Interesting and unfortunately I do not have much info on the charger yet to even try to plan the install. I am going to try to get some details on it today.

Brian


----------



## frodus (Apr 12, 2008)

gdirwin said:


> Travis - what charger are you using?


DeltaQ QuiQ 96V Charger


----------



## frodus (Apr 12, 2008)

rctous said:


> Travis has been a to of help already,, telling ya EV Components ROCKS!!!!
> 
> Brian


Actually, I don't think I've helped at all...... not sure if you know, but there are two Travis's, I'm Travis Gintz, the other is Travis Travelstead. He's really helpful and will assist me in anything you guys need.


----------



## frodus (Apr 12, 2008)

> one concern I have , Travis is the shielded wire I had to by today from Digi Key, I ordered exactly the wire called out in the specs ( had to get a 100 foot roll) oh well extra for the next EV I guess. Any way the foil shielding will be stripped back about 3 feet since I have banks of 10 cells and the outer most positive and the outer most negative are about 20" apart, if I run the wire down the center of the "group" it still leaves me with at least 10-12" to get to the control boards,,, will this length and lack of foil shielding cause too much noise ? Or not to worry about it? To me I don't think its going to be an issue but I'd hate to have to do it over. Makes more sense to me to use 2 conductor foil shielded wire 2x from the plug that plugs into the BMS control box.

# # # #

- _Activities_
[a] In the forum thread, which charger does frodus name in reply to the question about what charger Travis is using?
[b] Continue the forum thread about the EV battery wiring from the point where it stops.

- _Excerpts from a dataset_
# # # #

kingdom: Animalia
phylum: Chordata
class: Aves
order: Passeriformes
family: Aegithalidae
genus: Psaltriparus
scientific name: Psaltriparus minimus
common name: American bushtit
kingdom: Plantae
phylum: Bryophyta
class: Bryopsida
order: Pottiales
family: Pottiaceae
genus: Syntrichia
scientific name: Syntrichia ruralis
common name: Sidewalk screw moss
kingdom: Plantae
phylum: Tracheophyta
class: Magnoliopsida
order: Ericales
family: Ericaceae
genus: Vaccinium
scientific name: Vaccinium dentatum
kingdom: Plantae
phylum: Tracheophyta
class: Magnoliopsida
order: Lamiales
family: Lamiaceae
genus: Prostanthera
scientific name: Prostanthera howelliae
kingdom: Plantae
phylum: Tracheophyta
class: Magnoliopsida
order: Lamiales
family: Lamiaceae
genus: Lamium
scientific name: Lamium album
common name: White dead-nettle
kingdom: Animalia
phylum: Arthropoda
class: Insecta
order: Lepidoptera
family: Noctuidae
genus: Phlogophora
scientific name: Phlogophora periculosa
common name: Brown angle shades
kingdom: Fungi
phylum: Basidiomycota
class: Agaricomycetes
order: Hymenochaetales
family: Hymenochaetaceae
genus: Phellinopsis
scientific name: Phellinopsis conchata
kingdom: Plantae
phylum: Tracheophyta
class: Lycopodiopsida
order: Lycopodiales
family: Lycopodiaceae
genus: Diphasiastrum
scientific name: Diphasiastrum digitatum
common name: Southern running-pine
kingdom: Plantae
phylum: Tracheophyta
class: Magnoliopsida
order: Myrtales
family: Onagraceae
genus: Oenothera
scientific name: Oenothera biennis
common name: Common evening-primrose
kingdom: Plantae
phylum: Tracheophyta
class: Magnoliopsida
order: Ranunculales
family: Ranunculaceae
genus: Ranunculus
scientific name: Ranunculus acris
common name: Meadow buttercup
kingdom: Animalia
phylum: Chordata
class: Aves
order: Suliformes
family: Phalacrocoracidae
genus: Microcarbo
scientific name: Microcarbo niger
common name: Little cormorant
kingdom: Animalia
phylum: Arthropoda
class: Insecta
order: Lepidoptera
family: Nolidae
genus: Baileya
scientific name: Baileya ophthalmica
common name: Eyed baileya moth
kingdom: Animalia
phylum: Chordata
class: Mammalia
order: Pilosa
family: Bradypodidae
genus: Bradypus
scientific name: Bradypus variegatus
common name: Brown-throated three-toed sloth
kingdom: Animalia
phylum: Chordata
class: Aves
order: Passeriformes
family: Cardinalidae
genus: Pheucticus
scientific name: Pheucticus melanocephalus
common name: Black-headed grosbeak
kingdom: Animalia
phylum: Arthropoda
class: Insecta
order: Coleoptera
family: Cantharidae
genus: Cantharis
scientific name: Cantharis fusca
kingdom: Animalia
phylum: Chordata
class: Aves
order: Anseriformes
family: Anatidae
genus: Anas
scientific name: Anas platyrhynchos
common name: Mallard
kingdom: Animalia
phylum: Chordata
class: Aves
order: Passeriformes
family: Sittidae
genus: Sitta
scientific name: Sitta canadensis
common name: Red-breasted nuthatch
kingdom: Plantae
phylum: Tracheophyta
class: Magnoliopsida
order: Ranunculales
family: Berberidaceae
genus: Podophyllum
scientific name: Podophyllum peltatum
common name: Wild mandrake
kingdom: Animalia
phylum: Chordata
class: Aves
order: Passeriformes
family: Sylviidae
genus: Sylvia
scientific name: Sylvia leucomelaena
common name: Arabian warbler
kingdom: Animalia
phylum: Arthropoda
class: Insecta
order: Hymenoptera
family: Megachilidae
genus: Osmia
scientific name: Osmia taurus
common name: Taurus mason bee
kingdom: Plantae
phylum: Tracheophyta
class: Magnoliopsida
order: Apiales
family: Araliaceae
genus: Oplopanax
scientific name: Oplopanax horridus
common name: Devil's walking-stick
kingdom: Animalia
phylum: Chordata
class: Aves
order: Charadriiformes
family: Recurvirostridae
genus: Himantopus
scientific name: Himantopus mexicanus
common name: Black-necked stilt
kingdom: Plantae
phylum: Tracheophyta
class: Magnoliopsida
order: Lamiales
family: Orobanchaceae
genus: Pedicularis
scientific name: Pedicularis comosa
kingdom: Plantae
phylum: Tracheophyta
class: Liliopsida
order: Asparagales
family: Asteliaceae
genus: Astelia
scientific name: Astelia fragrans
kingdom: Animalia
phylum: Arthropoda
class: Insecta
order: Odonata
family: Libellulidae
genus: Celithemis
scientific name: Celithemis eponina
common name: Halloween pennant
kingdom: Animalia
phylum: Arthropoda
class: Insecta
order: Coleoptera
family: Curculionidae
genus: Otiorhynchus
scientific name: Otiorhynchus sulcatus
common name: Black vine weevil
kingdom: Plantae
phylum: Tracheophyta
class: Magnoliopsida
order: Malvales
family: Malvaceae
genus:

# # # #

- _Responses for each task_
[a] A DeltaQ QuiQ 96V charger.

[b]
Then cut a piece of 10" cable and strip both ends and join it to the main cable, that way all is shielded. I'd do that so everything is insulated and shielded.... it should eliminate most of the noise.



> Also need to get the game plan for interfacing the AC controller to the BMS


What AC controller do you have?


----------



## rctous (Jun 18, 2008)

frodus said:


> Actually, I don't think I've helped at all...... not sure if you know, but there are two Travis's, I'm Travis Gintz, the other is Travis Travelstead. He's really helpful and will assist me in anything you guys need.



Ya I sent a few e-mails to both of ya and kept getting the wrong Travis,, heck I thought there was 10 Traviss',, either way still been helpful,, hopefully Travis has my new black box done??????

Brian


----------



## rctous (Jun 18, 2008)

frodus said:


> Then cut a piece of 10" cable and strip both ends and join it to the main cable, that way all is shielded. I'd do that so everything is insulated and shielded.... it should eliminate most of the noise.
> 
> 
> What AC controller do you have?


The Solectria 55

man that means I really need to use 2 wire foil shielded from that "Y" split then more soldering and adding more foil at the joint to insure its still all grounded to the BMS side. Ya in hindsite I may just re order 2 conductor foil shielded with a chase ground wire, that sucks but its the right thing to do. Thank fully Digi Key is so fast at shipping it won't take long to get it, heck after all its just money,, but this will come out of my pocket,, unless any one needs some 4 conductor shielded wire?? HINT HINT

Brian


----------



## mrbigh (Dec 31, 2008)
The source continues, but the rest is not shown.